Uma nova oportunidade poderia ser numa revanche contra o PSG. Atual campeão da Champions League, o clube francês defenderá o título neste sábado diante do Arsenal, na Arena Ferenc Puskás, em Budapeste, na Hungria.
O Flamengo deve encerrar a fase de grupos da Libertadores com a melhor campanha entre os 32 participantes. A vantagem será decidir em casa os confrontos do mata-mata até as semifinais. A decisão está marcada para 29 de novembro, em jogo único no Estádio Centenário, em Montevidéu. Apenas Rosario Central e Independiente Rivadavia ainda podem impedir a campanha perfeita rubro-negra.

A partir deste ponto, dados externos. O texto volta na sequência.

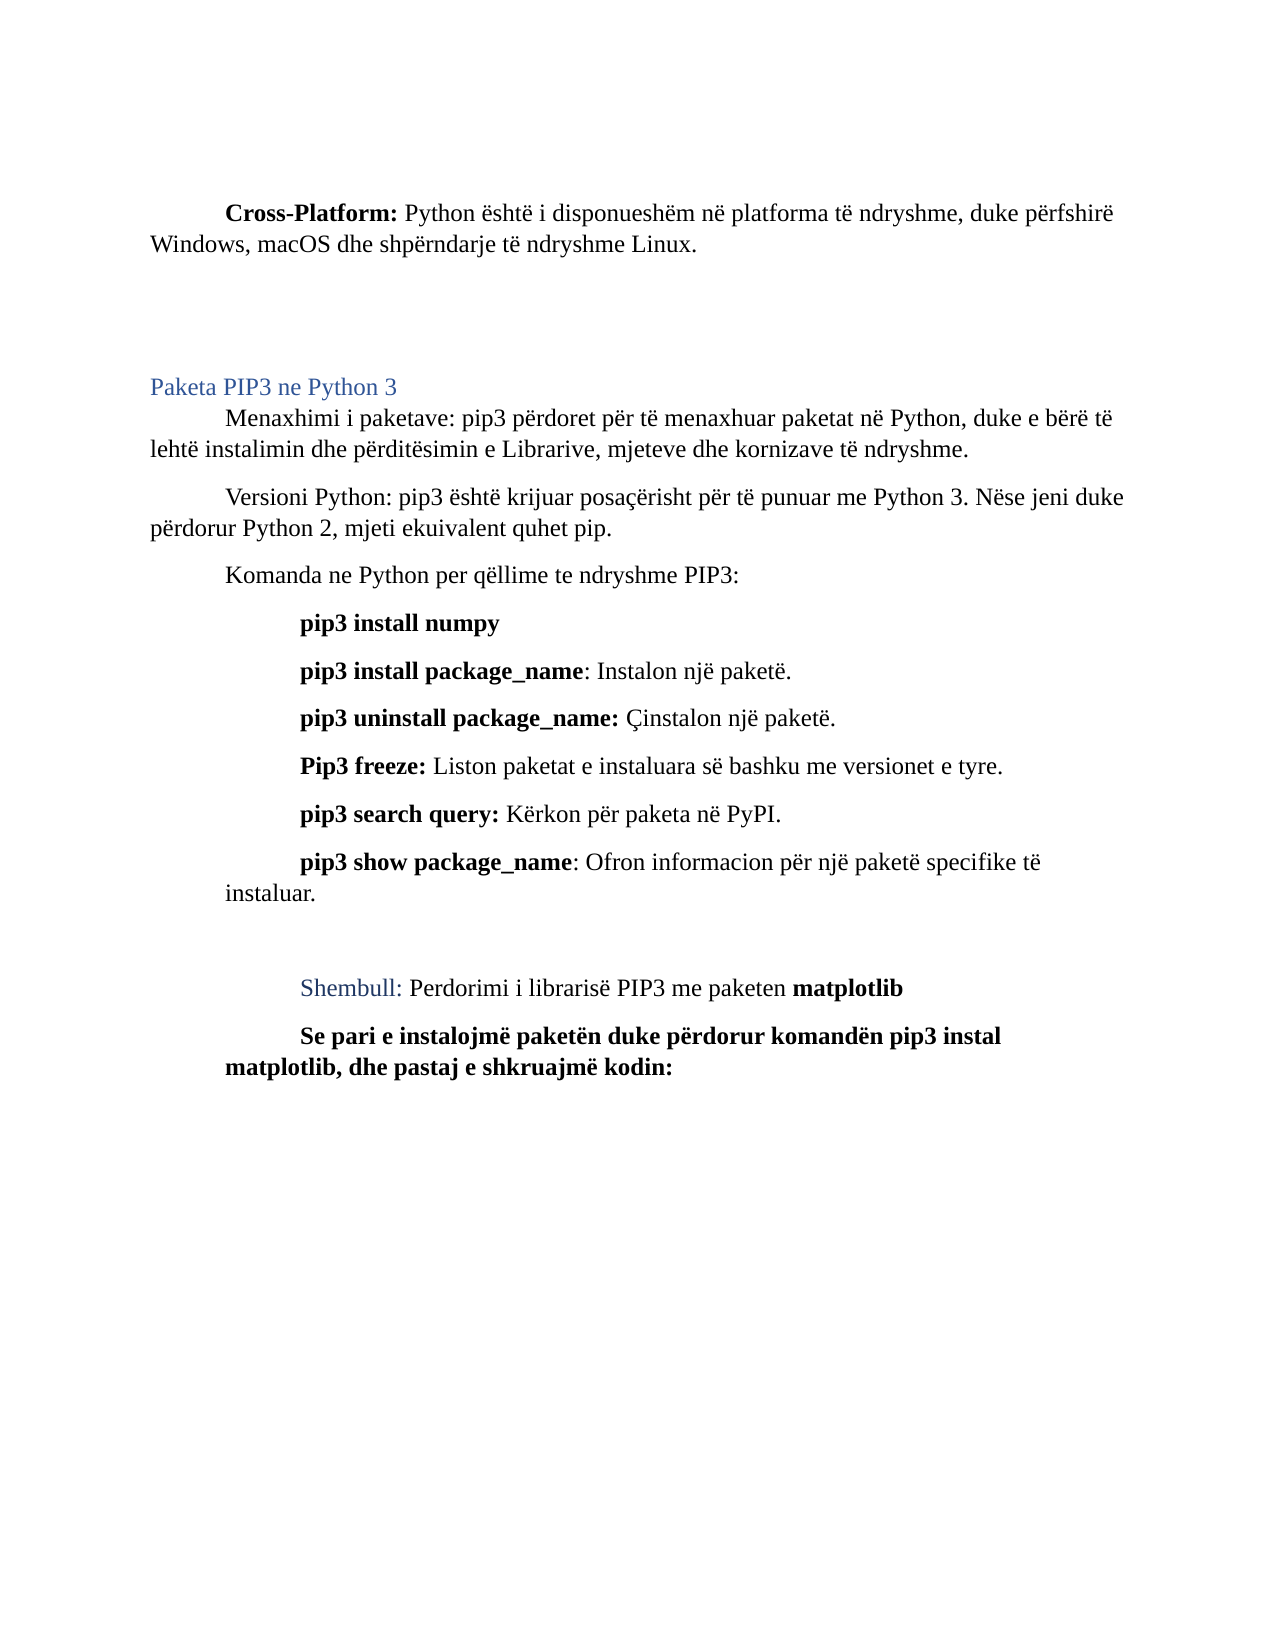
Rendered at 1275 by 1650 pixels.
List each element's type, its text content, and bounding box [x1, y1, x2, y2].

Mesmo assim, o time quase se sabotou na vitória complicada sobre o lanterna peruano Cusco, no Maracanã. Faltou eficiência até que dois gols de Bruno Henrique e um de Lucas Paquetá aliviassem a tensão. Não vencer teria sido desastroso para o ambiente antes da pausa para a Copa.
Embora terminar com a melhor campanha geral pela primeira vez desde 1984 pareça encurtar o caminho rumo ao pentacampeonato e à volta da Copa Intercontinental, a realidade não é tão simples. O Flamengo escolheu o caminho mais difícil na temporada.
O Campeonato Brasileiro continua sendo, em tese, o torneio mais acessível por dois motivos: a maior capacidade financeira da Série A e o elenco mais qualificado do país. Além disso, há escassez de concorrentes diretos. Hoje, apenas o Palmeiras parece capaz de sustentar o mesmo nível de disputa. O Cruzeiro poderia ocupar esse espaço, mas começou mal sob o comando de Tite, o antecessor de Artur Jorge. O Botafogo da era Textor está com o pires na mão.
Competições eliminatórias são traiçoeiras — e o Flamengo sentiu isso recentemente. Duas noites ruins, uma no Maracanã e outra no Barradão, custaram a eliminação precoce na fase de 16 avos da Copa do Brasil. O impacto esportivo veio acompanhado do prejuízo financeiro. Clubes ricos também têm contas a pagar.
Parece claro: a Libertadores é prioridade desde a frustração de dezembro contra o PSG, marcada pelo festival de pênaltis desperdiçados pelo Flamengo. Retornar à Copa Intercontinental virou obsessão, e a janela de transferências do meio do ano deve fortalecer ainda mais o elenco, com entradas e saídas alinhadas ao projeto de recolocar o clube no topo do mundo.